Finale di Champions, 25 milioni di indotto turistico
Sono 80mila i tifosi attesi nel capoluogo lombardo, tutto esaurito negli alberghi in città
C’è chi è già arrivato in città per la Champions, ma il clou per gli alberghi sarà venerdì sera e proseguirà con la sera stessa di sabato: la finale vale due giorni di turismo sold out. Tra piena occupazione delle camere e introiti maggiori, gli alberghi puntano al tutto esaurito per il 27 e il 28 maggio e a una crescita del business del 20% durante tutta la settimana. Emerge da una elaborazione della Camera di commercio di Milano, su dati RES STR Global ( utilizzando il confronto con l’impatto della Champions che c’era stata a Roma nel 2009).

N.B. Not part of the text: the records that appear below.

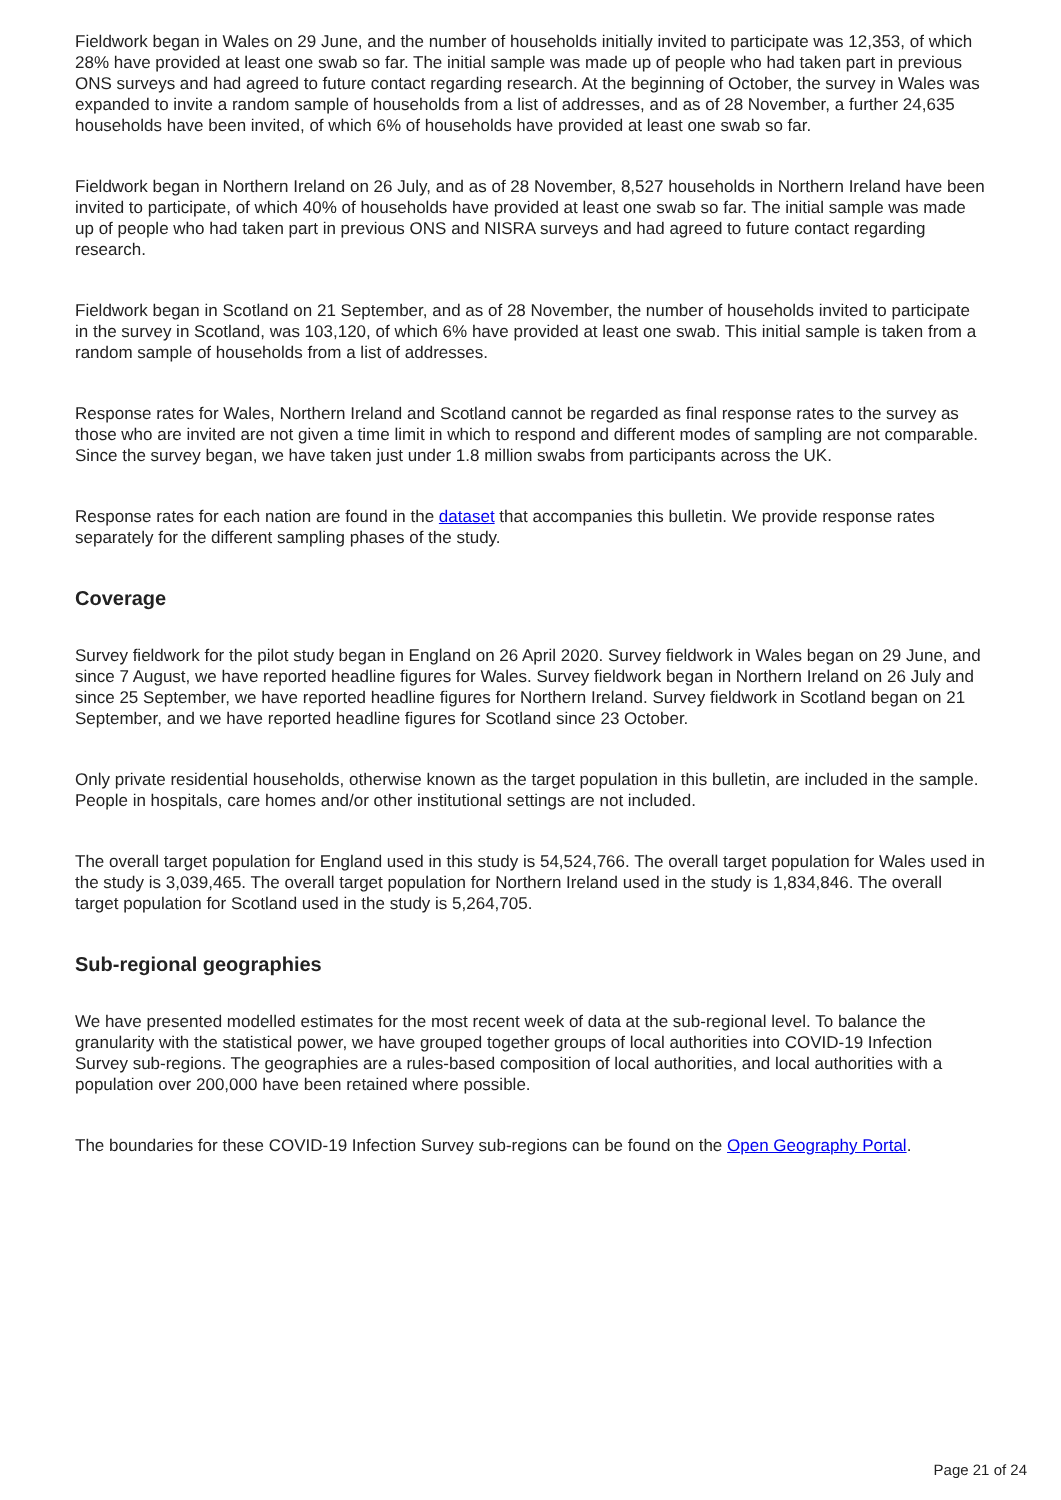Fieldwork began in Wales on 29 June, and the number of households initially invited to participate was 12,353, of which 28% have provided at least one swab so far. The initial sample was made up of people who had taken part in previous ONS surveys and had agreed to future contact regarding research. At the beginning of October, the survey in Wales was expanded to invite a random sample of households from a list of addresses, and as of 28 November, a further 24,635 households have been invited, of which 6% of households have provided at least one swab so far.
Fieldwork began in Northern Ireland on 26 July, and as of 28 November, 8,527 households in Northern Ireland have been invited to participate, of which 40% of households have provided at least one swab so far. The initial sample was made up of people who had taken part in previous ONS and NISRA surveys and had agreed to future contact regarding research.
Fieldwork began in Scotland on 21 September, and as of 28 November, the number of households invited to participate in the survey in Scotland, was 103,120, of which 6% have provided at least one swab. This initial sample is taken from a random sample of households from a list of addresses.
Response rates for Wales, Northern Ireland and Scotland cannot be regarded as final response rates to the survey as those who are invited are not given a time limit in which to respond and different modes of sampling are not comparable. Since the survey began, we have taken just under 1.8 million swabs from participants across the UK.
Response rates for each nation are found in the dataset that accompanies this bulletin. We provide response rates separately for the different sampling phases of the study.
Coverage
Survey fieldwork for the pilot study began in England on 26 April 2020. Survey fieldwork in Wales began on 29 June, and since 7 August, we have reported headline figures for Wales. Survey fieldwork began in Northern Ireland on 26 July and since 25 September, we have reported headline figures for Northern Ireland. Survey fieldwork in Scotland began on 21 September, and we have reported headline figures for Scotland since 23 October.
Only private residential households, otherwise known as the target population in this bulletin, are included in the sample. People in hospitals, care homes and/or other institutional settings are not included.
The overall target population for England used in this study is 54,524,766. The overall target population for Wales used in the study is 3,039,465. The overall target population for Northern Ireland used in the study is 1,834,846. The overall target population for Scotland used in the study is 5,264,705.
Sub-regional geographies
We have presented modelled estimates for the most recent week of data at the sub-regional level. To balance the granularity with the statistical power, we have grouped together groups of local authorities into COVID-19 Infection Survey sub-regions. The geographies are a rules-based composition of local authorities, and local authorities with a population over 200,000 have been retained where possible.
The boundaries for these COVID-19 Infection Survey sub-regions can be found on the Open Geography Portal.
Page 21 of 24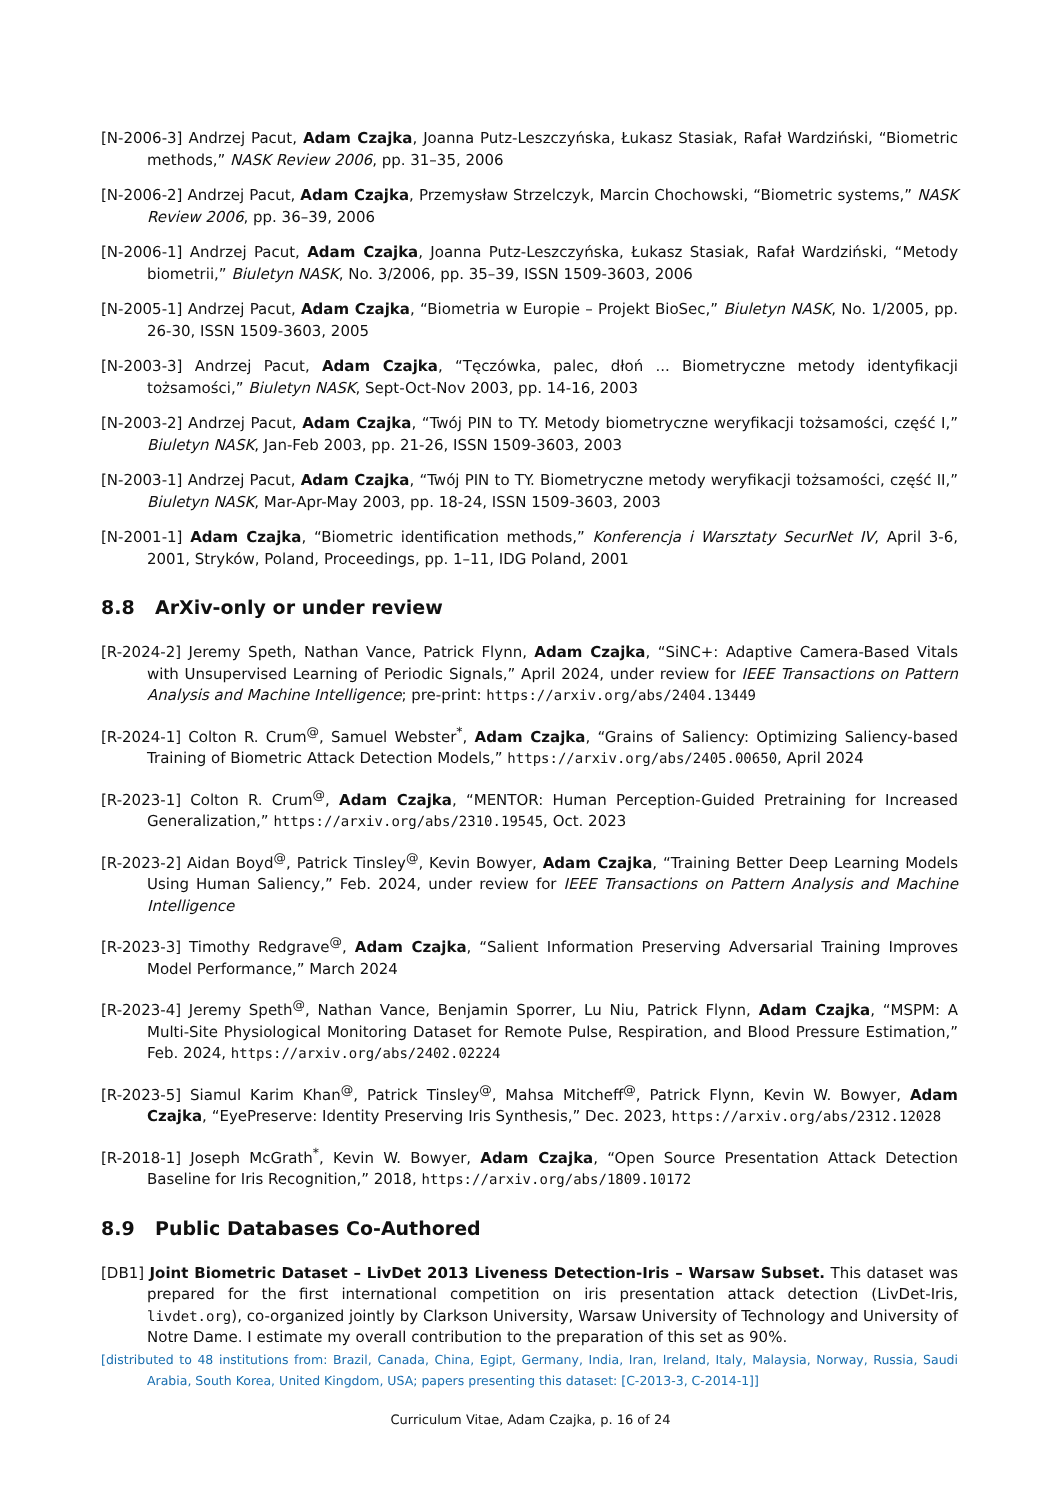[N-2006-3] Andrzej Pacut, Adam Czajka, Joanna Putz-Leszczyńska, Łukasz Stasiak, Rafał Wardziński, “Biometric methods,” NASK Review 2006, pp. 31–35, 2006
[N-2006-2] Andrzej Pacut, Adam Czajka, Przemysław Strzelczyk, Marcin Chochowski, “Biometric systems,” NASK Review 2006, pp. 36–39, 2006
[N-2006-1] Andrzej Pacut, Adam Czajka, Joanna Putz-Leszczyńska, Łukasz Stasiak, Rafał Wardziński, “Metody biometrii,” Biuletyn NASK, No. 3/2006, pp. 35–39, ISSN 1509-3603, 2006
[N-2005-1] Andrzej Pacut, Adam Czajka, “Biometria w Europie – Projekt BioSec,” Biuletyn NASK, No. 1/2005, pp. 26-30, ISSN 1509-3603, 2005
[N-2003-3] Andrzej Pacut, Adam Czajka, “Tęczówka, palec, dłoń ... Biometryczne metody identyfikacji tożsamości,” Biuletyn NASK, Sept-Oct-Nov 2003, pp. 14-16, 2003
[N-2003-2] Andrzej Pacut, Adam Czajka, “Twój PIN to TY. Metody biometryczne weryfikacji tożsamości, część I,” Biuletyn NASK, Jan-Feb 2003, pp. 21-26, ISSN 1509-3603, 2003
[N-2003-1] Andrzej Pacut, Adam Czajka, “Twój PIN to TY. Biometryczne metody weryfikacji tożsamości, część II,” Biuletyn NASK, Mar-Apr-May 2003, pp. 18-24, ISSN 1509-3603, 2003
[N-2001-1] Adam Czajka, “Biometric identification methods,” Konferencja i Warsztaty SecurNet IV, April 3-6, 2001, Stryków, Poland, Proceedings, pp. 1–11, IDG Poland, 2001
8.8 ArXiv-only or under review
[R-2024-2] Jeremy Speth, Nathan Vance, Patrick Flynn, Adam Czajka, “SiNC+: Adaptive Camera-Based Vitals with Unsupervised Learning of Periodic Signals,” April 2024, under review for IEEE Transactions on Pattern Analysis and Machine Intelligence; pre-print: https://arxiv.org/abs/2404.13449
[R-2024-1] Colton R. Crum<sup>@</sup>, Samuel Webster<sup>*</sup>, Adam Czajka, “Grains of Saliency: Optimizing Saliency-based Training of Biometric Attack Detection Models,” https://arxiv.org/abs/2405.00650, April 2024
[R-2023-1] Colton R. Crum<sup>@</sup>, Adam Czajka, “MENTOR: Human Perception-Guided Pretraining for Increased Generalization,” https://arxiv.org/abs/2310.19545, Oct. 2023
[R-2023-2] Aidan Boyd<sup>@</sup>, Patrick Tinsley<sup>@</sup>, Kevin Bowyer, Adam Czajka, “Training Better Deep Learning Models Using Human Saliency,” Feb. 2024, under review for IEEE Transactions on Pattern Analysis and Machine Intelligence
[R-2023-3] Timothy Redgrave<sup>@</sup>, Adam Czajka, “Salient Information Preserving Adversarial Training Improves Model Performance,” March 2024
[R-2023-4] Jeremy Speth<sup>@</sup>, Nathan Vance, Benjamin Sporrer, Lu Niu, Patrick Flynn, Adam Czajka, “MSPM: A Multi-Site Physiological Monitoring Dataset for Remote Pulse, Respiration, and Blood Pressure Estimation,” Feb. 2024, https://arxiv.org/abs/2402.02224
[R-2023-5] Siamul Karim Khan<sup>@</sup>, Patrick Tinsley<sup>@</sup>, Mahsa Mitcheff<sup>@</sup>, Patrick Flynn, Kevin W. Bowyer, Adam Czajka, “EyePreserve: Identity Preserving Iris Synthesis,” Dec. 2023, https://arxiv.org/abs/2312.12028
[R-2018-1] Joseph McGrath<sup>*</sup>, Kevin W. Bowyer, Adam Czajka, “Open Source Presentation Attack Detection Baseline for Iris Recognition,” 2018, https://arxiv.org/abs/1809.10172
8.9 Public Databases Co-Authored
[DB1] Joint Biometric Dataset – LivDet 2013 Liveness Detection-Iris – Warsaw Subset. This dataset was prepared for the first international competition on iris presentation attack detection (LivDet-Iris, livdet.org), co-organized jointly by Clarkson University, Warsaw University of Technology and University of Notre Dame. I estimate my overall contribution to the preparation of this set as 90%.
[distributed to 48 institutions from: Brazil, Canada, China, Egipt, Germany, India, Iran, Ireland, Italy, Malaysia, Norway, Russia, Saudi Arabia, South Korea, United Kingdom, USA; papers presenting this dataset: [C-2013-3, C-2014-1]]
Curriculum Vitae, Adam Czajka, p. 16 of 24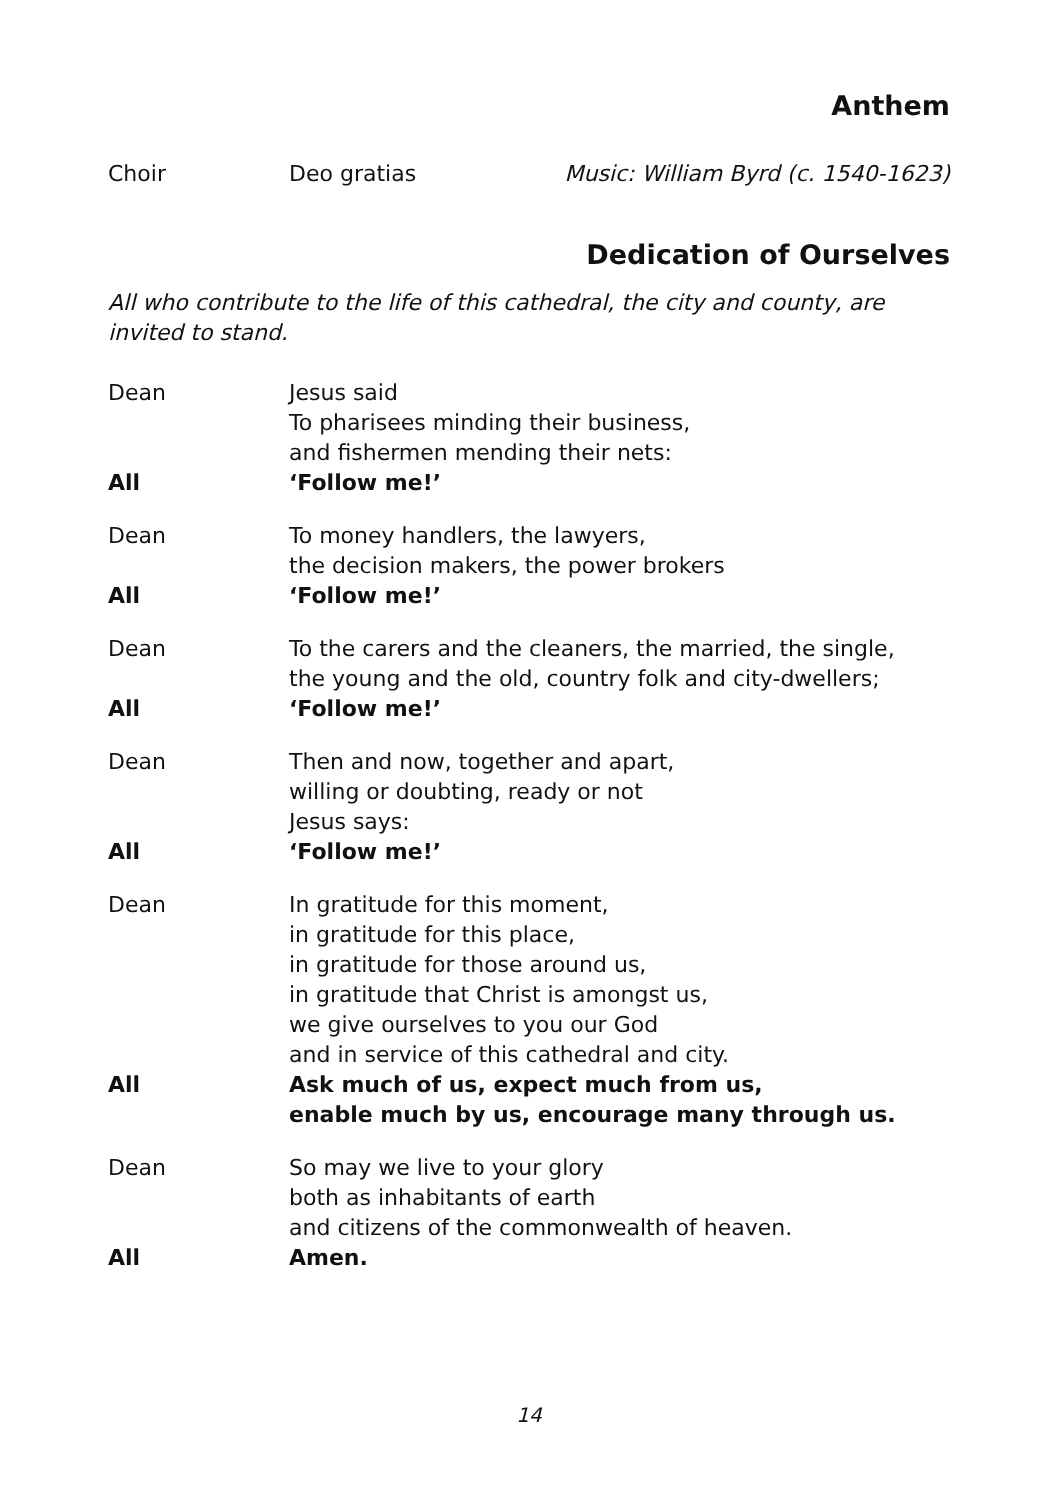Anthem
Choir Deo gratias Music: William Byrd (c. 1540-1623)
Dedication of Ourselves
All who contribute to the life of this cathedral, the city and county, are invited to stand.
Dean Jesus said
To pharisees minding their business,
and fishermen mending their nets:
All ‘Follow me!’
Dean To money handlers, the lawyers,
the decision makers, the power brokers
All ‘Follow me!’
Dean To the carers and the cleaners, the married, the single,
the young and the old, country folk and city-dwellers;
All ‘Follow me!’
Dean Then and now, together and apart,
willing or doubting, ready or not
Jesus says:
All ‘Follow me!’
Dean In gratitude for this moment,
in gratitude for this place,
in gratitude for those around us,
in gratitude that Christ is amongst us,
we give ourselves to you our God
and in service of this cathedral and city.
All Ask much of us, expect much from us,
enable much by us, encourage many through us.
Dean So may we live to your glory
both as inhabitants of earth
and citizens of the commonwealth of heaven.
All Amen.
14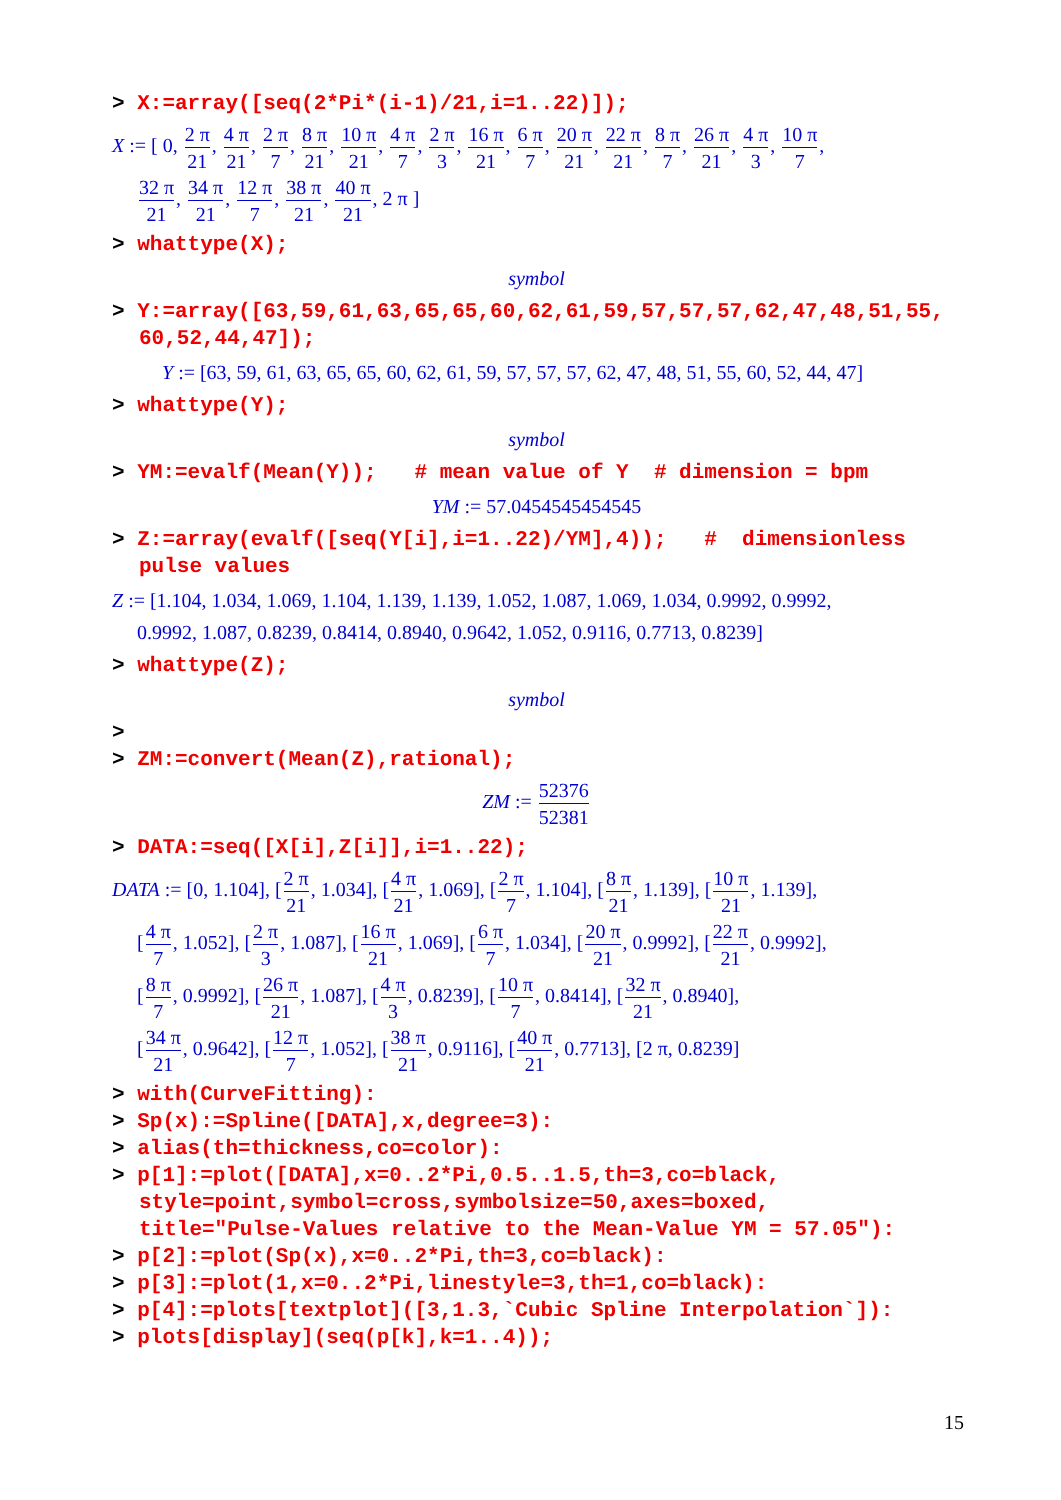> X:=array([seq(2*Pi*(i-1)/21,i=1..22)]);
X := [ 0, 2 π 21, 4 π 21, 2 π 7, 8 π 21, 10 π 21, 4 π 7, 2 π 3, 16 π 21, 6 π 7, 20 π 21, 22 π 21, 8 π 7, 26 π 21, 4 π 3, 10 π 7,
32 π 21, 34 π 21, 12 π 7, 38 π 21, 40 π 21, 2 π ]
> whattype(X);
symbol
> Y:=array([63,59,61,63,65,65,60,62,61,59,57,57,57,62,47,48,51,55,
60,52,44,47]);
Y := [63, 59, 61, 63, 65, 65, 60, 62, 61, 59, 57, 57, 57, 62, 47, 48, 51, 55, 60, 52, 44, 47]
> whattype(Y);
symbol
> YM:=evalf(Mean(Y)); # mean value of Y # dimension = bpm
YM := 57.0454545454545
> Z:=array(evalf([seq(Y[i],i=1..22)/YM],4)); # dimensionless
pulse values
Z := [1.104, 1.034, 1.069, 1.104, 1.139, 1.139, 1.052, 1.087, 1.069, 1.034, 0.9992, 0.9992,
0.9992, 1.087, 0.8239, 0.8414, 0.8940, 0.9642, 1.052, 0.9116, 0.7713, 0.8239]
> whattype(Z);
symbol
>
> ZM:=convert(Mean(Z),rational);
ZM := 52376 52381
> DATA:=seq([X[i],Z[i]],i=1..22);
DATA := [0, 1.104], [2 π 21, 1.034], [4 π 21, 1.069], [2 π 7, 1.104], [8 π 21, 1.139], [10 π 21, 1.139],
[4 π 7, 1.052], [2 π 3, 1.087], [16 π 21, 1.069], [6 π 7, 1.034], [20 π 21, 0.9992], [22 π 21, 0.9992],
[8 π 7, 0.9992], [26 π 21, 1.087], [4 π 3, 0.8239], [10 π 7, 0.8414], [32 π 21, 0.8940],
[34 π 21, 0.9642], [12 π 7, 1.052], [38 π 21, 0.9116], [40 π 21, 0.7713], [2 π, 0.8239]
> with(CurveFitting):
> Sp(x):=Spline([DATA],x,degree=3):
> alias(th=thickness,co=color):
> p[1]:=plot([DATA],x=0..2*Pi,0.5..1.5,th=3,co=black,
style=point,symbol=cross,symbolsize=50,axes=boxed,
title="Pulse-Values relative to the Mean-Value YM = 57.05"):
> p[2]:=plot(Sp(x),x=0..2*Pi,th=3,co=black):
> p[3]:=plot(1,x=0..2*Pi,linestyle=3,th=1,co=black):
> p[4]:=plots[textplot]([3,1.3,`Cubic Spline Interpolation`]):
> plots[display](seq(p[k],k=1..4));
15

“Questa è la dimostrazione – afferma Maurizio Naro, presidente di Apam, l’Associazione albergatori di Confcommercio Milano – di come eventi di portata internazionale costituiscano un grande volano d’attrattività per Milano ed abbiano importanti ricadute economiche sull’intero territorio. Va rafforzata la programmazione di questi eventi”.
La finale di Champions League tra Real Madrid e Atletico in programma sabato 28 maggio allo stadio San Siro vale per Milano e hinterland poco più di 25 milioni di euro di indotto turistico. Un indotto creato dagli 80mila tifosi attesi nel capoluogo lombardo che destineranno allo shopping 5,6 milioni di euro e spenderanno 4,5 milioni di euro per i servizi di ristorazione e 12,7 milioni di euro per l’alloggio. Mentre per i trasporti, eventuali visite e altre spese l’indotto previsto è di 2,2 milioni di Euro. E’ quanto emerge da una stima dell’Ufficio studi della Camera di commercio di Monza e Brianzasu dati Registro Imprese, Ciset, Banca d’Italia, Ufficio Federale di Statistica Svizzero UST.
Alberghi, pensioni e strutture ricettive a Milano, + 8,5% in un anno. La ricettività milanese offre circa 1000 strutture, tra alberghi, pensioni e altre strutture di accoglienza, tra sedi di impresa e unità locali in crescita del 8,5% in un anno. Milano è prima in Lombardia con il 32,6% del settore, seguita da Brescia (20,3%), Sondrio (11,8%). Emerge da un’elaborazione della Camera di commercio di Milano su dati del registro imprese relativi al settore turistico alberghiero al quarto trimestre 2015 e 2014.